The Food and Drug Administration (FDA) recently cleared a number of cuffless blood pressure measurement devices, and the public’s response has been enthusiastic. On the surface, this sounds like a great thing. After all, more Americans ought to be keeping an eye on their blood pressure on a daily basis, and many people have adopted these wearables, which often look a lot like smartwatches.
But perhaps not surprisingly, almost all cuffless BP devices are not fully what they claim to be. At least not yet.
“Most people don't know that FDA clearance makes no representation of the accuracy of the device,” said Jordana B. Cohen, MD, MSCE, associate professor of medicine in the nephrology and hypertension division at the Hospital of the University of Pennsylvania.

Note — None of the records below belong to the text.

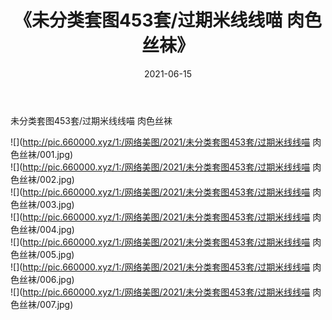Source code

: ﻿---
layout: post
title:  《未分类套图453套/过期米线线喵 肉色丝袜》
date:   2021-06-15
img: http://pic.660000.xyz/1:/网络美图/2021/未分类套图453套/过期米线线喵 肉色丝袜/000.jpg
categories: [美女, 清纯, 唯美]
---

未分类套图453套/过期米线线喵 肉色丝袜

 ![](http://pic.660000.xyz/1:/网络美图/2021/未分类套图453套/过期米线线喵 肉色丝袜/001.jpg) <br>![](http://pic.660000.xyz/1:/网络美图/2021/未分类套图453套/过期米线线喵 肉色丝袜/002.jpg) <br>![](http://pic.660000.xyz/1:/网络美图/2021/未分类套图453套/过期米线线喵 肉色丝袜/003.jpg) <br>![](http://pic.660000.xyz/1:/网络美图/2021/未分类套图453套/过期米线线喵 肉色丝袜/004.jpg) <br>![](http://pic.660000.xyz/1:/网络美图/2021/未分类套图453套/过期米线线喵 肉色丝袜/005.jpg) <br>![](http://pic.660000.xyz/1:/网络美图/2021/未分类套图453套/过期米线线喵 肉色丝袜/006.jpg) <br>![](http://pic.660000.xyz/1:/网络美图/2021/未分类套图453套/过期米线线喵 肉色丝袜/007.jpg) <br>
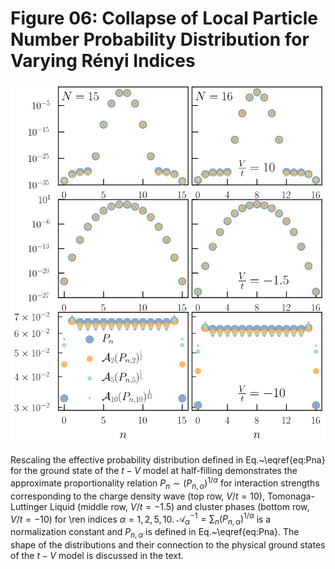# Figure 06: Collapse of Local Particle Number Probability Distribution for Varying Rényi Indices

<img src="https://github.com/DelMaestroGroup/AccessibleEntanglementFermions/blob/master/Figure06/alphaCollapse.svg">

Rescaling the effective probability distribution defined in Eq.~\eqref{eq:Pna} for the ground state of the $t-V$ model at half-filling demonstrates the approximate proportionality relation $P_n \sim (P_{n,\alpha})^{1/\alpha}$ for interaction strengths corresponding to the charge density wave (top row, $V/t=10$), Tomonaga-Luttinger Liquid (middle row, $V/t=-1.5$) and cluster phases (bottom row, $V/t=-10$) for \ren indices $\alpha=1,2,5,10$. $\mathcal{A}_\alpha^{-1} = \sum_n (P_{n,\alpha})^{1/\alpha}$ is a normalization constant and $P_{n,\alpha}$ is defined in Eq.~\eqref{eq:Pna}. The shape of the distributions and their connection to the physical ground states of the $t-V$ model is discussed in the text.
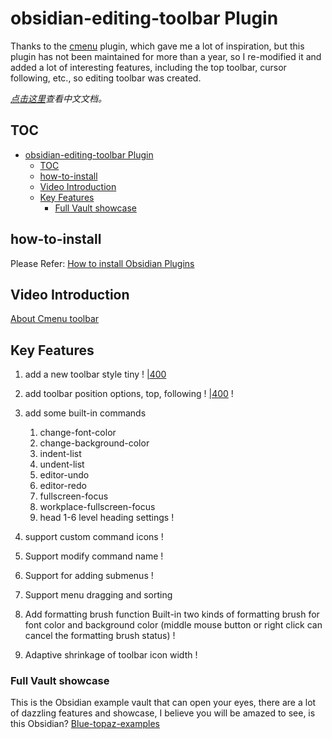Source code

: # obsidian-editing-toolbar Plugin

Thanks to the [cmenu](https://github.com/chetachiezikeuzor/cMenu-Plugin) plugin, which gave me a lot of inspiration, but this plugin has not been maintained for more than a year, so I re-modified it and added a lot of interesting features, including the top toolbar, cursor following, etc., so editing toolbar was created.

*[点击这里](./README-zh_cn.md)查看中文文档。*
## TOC
- [obsidian-editing-toolbar Plugin](#obsidian-editing-toolbar-plugin)
  - [TOC](#toc)
  - [how-to-install](#how-to-install)
  - [Video Introduction](#video-introduction)
  - [Key Features](#key-features)
    - [Full Vault showcase](#full-vault-showcase)
  
## how-to-install
  Please Refer: [How to install Obsidian Plugins](https://forum.obsidian.md/t/plugins-mini-faq/7737)
 
## Video Introduction
[About Cmenu toolbar](https://www.bilibili.com/video/BV1mY4y1T7g2/)

## Key Features

1. add a new toolbar style tiny
	! [|400](https://ghproxy.com/https://raw.githubusercontent.com/cumany/cumany/main//pic/202209071131715.png)
2. add toolbar position options, top, following
   ! [|400](https://ghproxy.com/https://raw.githubusercontent.com/cumany/cumany/main//pic/202209071133753.png)
   ! [](https://ghproxy.com/https://raw.githubusercontent.com/cumany/cumany/main//pic/202209071751006.gif)

3. add some built-in commands
	1. change-font-color
	2. change-background-color
	3. indent-list
	4. undent-list
	5. editor-undo
	6. editor-redo
	7. fullscreen-focus
	8. workplace-fullscreen-focus
	9. head 1-6 level heading settings
  ! [](https://ghproxy.com/https://raw.githubusercontent.com/cumany/cumany/main//pic/202209071707695.png)
4. support custom command icons
    ! [](https://ghproxy.com/https://raw.githubusercontent.com/cumany/cumany/main//pic/202209071717111.gif)
5. Support modify command name
    ! [](https://ghproxy.com/https://raw.githubusercontent.com/cumany/cumany/main//pic/202209071720159.gif)
6. Support for adding submenus
    ! [](https://ghproxy.com/https://raw.githubusercontent.com/cumany/cumany/main//pic/202209071722207.gif)
7. Support menu dragging and sorting
8. Add formatting brush function Built-in two kinds of formatting brush for font color and background color (middle mouse button or right click can cancel the formatting brush status)
   ! [](https://ghproxy.com/https://raw.githubusercontent.com/cumany/cumany/main//pic/202209071731151.gif)
9. Adaptive shrinkage of toolbar icon width
  ! [](https://ghproxy.com/https://raw.githubusercontent.com/cumany/cumany/main/pic/202209072157728.gif)

### Full Vault showcase
This is the Obsidian example vault that can open your eyes, there are a lot of dazzling features and showcase, I believe you will be amazed to see, is this Obsidian?
[Blue-topaz-examples](https://github.com/cumany/Blue-topaz-examples)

When many people hear “FDA clearance,” they think “FDA approval,” but the latter only applies to products that have a significant risk of injury or illness, Dr. Cohen said.
All it takes for a manufacturer to get FDA clearance is to demonstrate that their product is "substantially equivalent to a legally marketed device,”—that is, one that is already FDA-cleared or -approved.
The only way to diagnose and monitor hypertension is through accurate BP measurement. But for many people, the measurements taken in a doctor’s office differ greatly from those taken at home.
Using validated home blood-pressure devices, patients can regularly monitor their blood pressure and report their measurements back to their physicians.
Dr. Cohen is also a member of the independent review committee for the US Blood Pressure Validated Device Listing (VDL™), available at validatebp.org. She recently wrote an article published on the website KevinMD about the benefits of validated BP measurement devices.
“A recent study in the Journal of Hypertension reported that out of the 100 best-selling blood pressure devices on Amazon, 81% had not undergone adequate clinical validation testing,” she wrote. “This means that potentially three in four patients working with their clinical teams to actively manage their blood pressure from home, and even some medical practices themselves, may not be getting accurate readings.”
The international organizations that issue the standards for blood pressure validation—including the Association for the Advancement of Medical Instrumentation and the American National Standards Institute—only very recently released the protocol for how to validate cuffless devices. To date, the VDL has validated more than 60 home, office, office automated, remote patient monitoring, ambulatory, kiosk and wrist devices.
But another big issue is that most of these devices—even if they have undergone any kind of immediate calibration against another valid device—are not being evaluated in real-world conditions.
“They are not being tested appropriately for the way people are actually using them, which is on the go, running around doing everyday tasks,” she said.
Studies published in JAMA Internal Medicine and elsewhere have shown that pulse oximetry devices, which measure oxygen levels in the blood, have widely varying results depending on patients’ skin color.
“This is the exact same technology used by cuffless blood pressure devices,” Dr. Cohen pointed out. “It extrapolates from the oxygen levels, and in people with darker skin tones, it misses if somebody has low oxygen levels in their blood at high rates.”
Dr. Cohen noted that the VDL is a living document.
When devices are ready, “we'll list them,” she said.